SACE’s continued support for new fossil fuel projects is incompatible with the achievement of the goals set by the Paris Agreement. Last week the International Energy Agency reconfirmed in its World Energy Outlook that there can be no investment in new fossil fuel supplies in order to meet the goal of keeping global warming below 1.5°C.

«SACE has always been one of the pillars on which the so called “Sistema-Italia” rests, and in the aftermath of the pandemic its role has become even more central, choosing which companies and sectors to support through its programmes» comments Simone Ogno of ReCommon, «A support that has most often gone to the usual known ones, the Italian fossil fuel industry giants, and now the government has entrusted it with the keys to the Italian Green Deal: a disconcerting paradox» he adds.

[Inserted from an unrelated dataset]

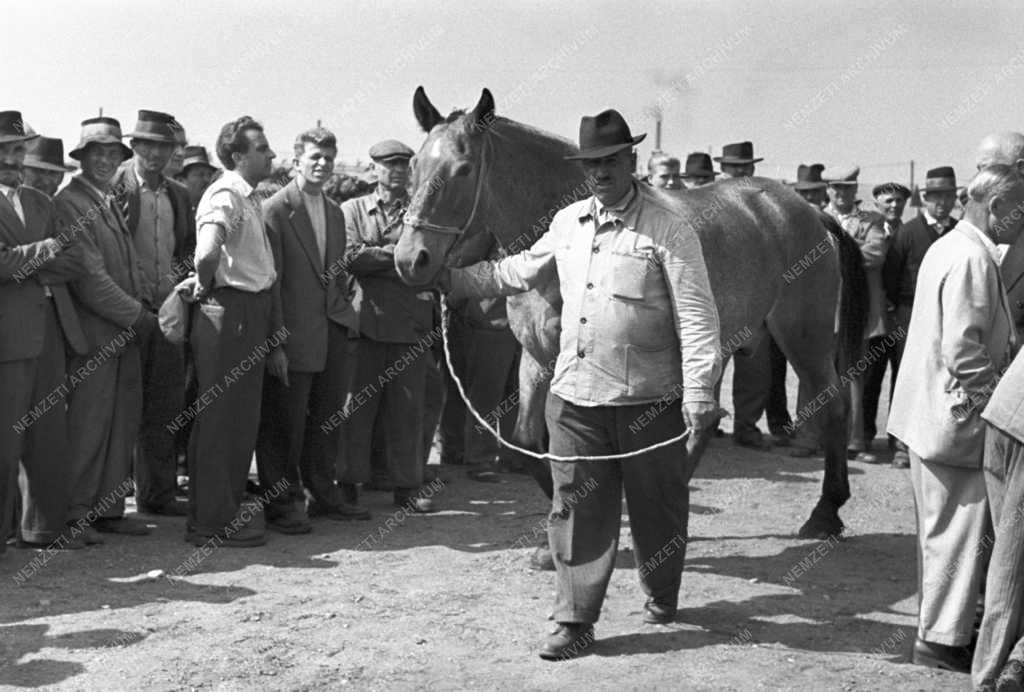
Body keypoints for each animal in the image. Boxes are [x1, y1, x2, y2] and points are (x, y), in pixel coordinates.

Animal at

The UK government – which shares the COP26 chairmanship with Italy – has already announced its decision to end international public support for fossil fuels, including export finance. In addition, the UK and the European Investment Bank are seeking to launch a joint statement with other governments and public financial institutions to achieve a halt to public funding for fossil fuels at COP26.

«If PM Draghi takes the 1.5°C warming limit seriously, he would put an immediate end to new export finance and other forms of public support for fossil fuel projects. The science is crystal clear that there cannot be any more investments in new fossil fuel projects in a 1.5°C scenario. Italy should join the UK and the EIB in committing to end public finance for fossil fuels and increase clean energy finance at COP26», concludes Laurie Van der Burg of Oil Change International.